Department of Pediatrics, Jichi Medical University, Shimotsuke city, Tochigi Pref., Japan.
Medical Policy Division, Department of Health and Welfare Services, Tochigi Prefectural Office, Utsunomiya city, Tochigi Pref., Japan.
PLoS One. 2018 Jun 12;13(6):e0198518. doi: 10.1371/journal.pone.0198518. eCollection 2018.
Although late-onset circulatory collapse (LCC) is widely recognized in Japan, its etiology and the reason for center variation in its incidence remain unclear. This study's objectives were to identify the perinatal and neonatal factors related to LCC and to estimate the factors related to the center variation in the incidence of LCC.
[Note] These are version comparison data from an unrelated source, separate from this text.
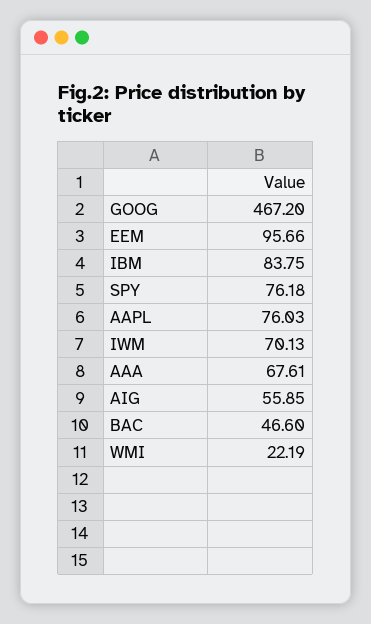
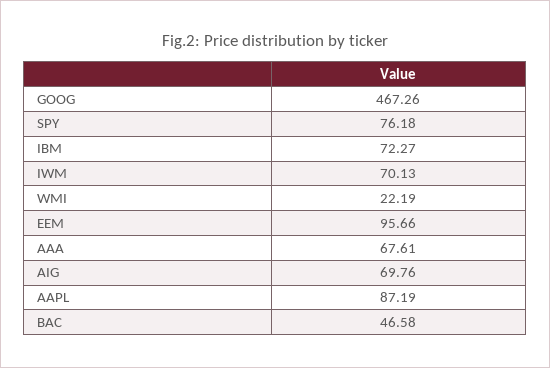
  {
-   "GOOG": 467.2,
+   "GOOG": 467.26,
    "EEM": 95.66,
-   "IBM": 83.75,
+   "IBM": 72.27,
    "SPY": 76.18,
-   "AAPL": 76.03,
+   "AAPL": 87.19,
    "IWM": 70.13,
    "AAA": 67.61,
-   "AIG": 55.85,
+   "AIG": 69.76,
-   "BAC": 46.6,
+   "BAC": 46.58,
    "WMI": 22.19
  }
Extremely preterm infants born between 2008 and 2012 who were registered in the database of the Neonatal Research Network, Japan were retrospectively analyzed. LCC was defined as a clinical diagnosis of LCC and the administration of steroids. We first identified the factors that were significantly related to LCC. We then examined the cause of the center variation in the incidence of LCC, using the standardized incidence ratios (SIRs) of LCC and individual factors.
The factors significantly associated with LCC included low gestational age (odds ratio [OR]: 1.13), small for date (OR: 1.43), male sex (OR: 1.26), antenatal steroid use (OR: 1.19), respiratory distress syndrome (OR: 1.25), chronic lung disease at 36 weeks (OR: 1.16), periventricular leukomalacia (PVL) (OR: 2.57), necrotizing enterocolitis (OR: 0.59), retinopathy of prematurity (ROP) (OR: 1.73), high-frequency oscillating ventilation (HFOV) use (OR: 1.31), parenteral nutrition (OR: 1.38), and red blood cell (RBC) transfusion (OR: 1.94). The SIR of LCC ranged from 0.05 to 2.94, and was positively correlated with SIRs of PVL, ROP, HFOV use and RBC transfusion.
PVL, ROP, HFOV use and RBC transfusion were found to be correlated with the center variation in the incidence of LCC.
虽然迟发性循环衰竭(LCC)在日本被广泛认识,但病因以及发病率中心差异的原因仍不清楚。本研究的目的是确定与 LCC 相关的围产期和新生儿因素,并评估与 LCC 发病率中心差异相关的因素。
回顾性分析了 2008 年至 2012 年期间在日本新生儿研究网络数据库中登记的极早产儿。LCC 定义为 LCC 的临床诊断和类固醇的使用。我们首先确定了与 LCC 显著相关的因素。然后,我们使用 LCC 和个体因素的标准化发病比(SIR)来检查 LCC 发病率中心差异的原因。
与 LCC 显著相关的因素包括低胎龄(比值比[OR]:1.13)、小于胎龄儿(OR:1.43)、男性(OR:1.26)、产前使用类固醇(OR:1.19)、呼吸窘迫综合征(OR:1.25)、36 周时慢性肺疾病(OR:1.16)、脑室周围白质软化(PVL)(OR:2.57)、坏死性小肠结肠炎(OR:0.59)、早产儿视网膜病变(ROP)(OR:1.73)、高频振荡通气(HFOV)使用(OR:1.31)、肠外营养(OR:1.38)和红细胞(RBC)输血(OR:1.94)。LCC 的 SIR 范围为 0.05 至 2.94,与 PVL、ROP、HFOV 使用和 RBC 输血的 SIR 呈正相关。
PVL、ROP、HFOV 使用和 RBC 输血与 LCC 发病率中心差异相关。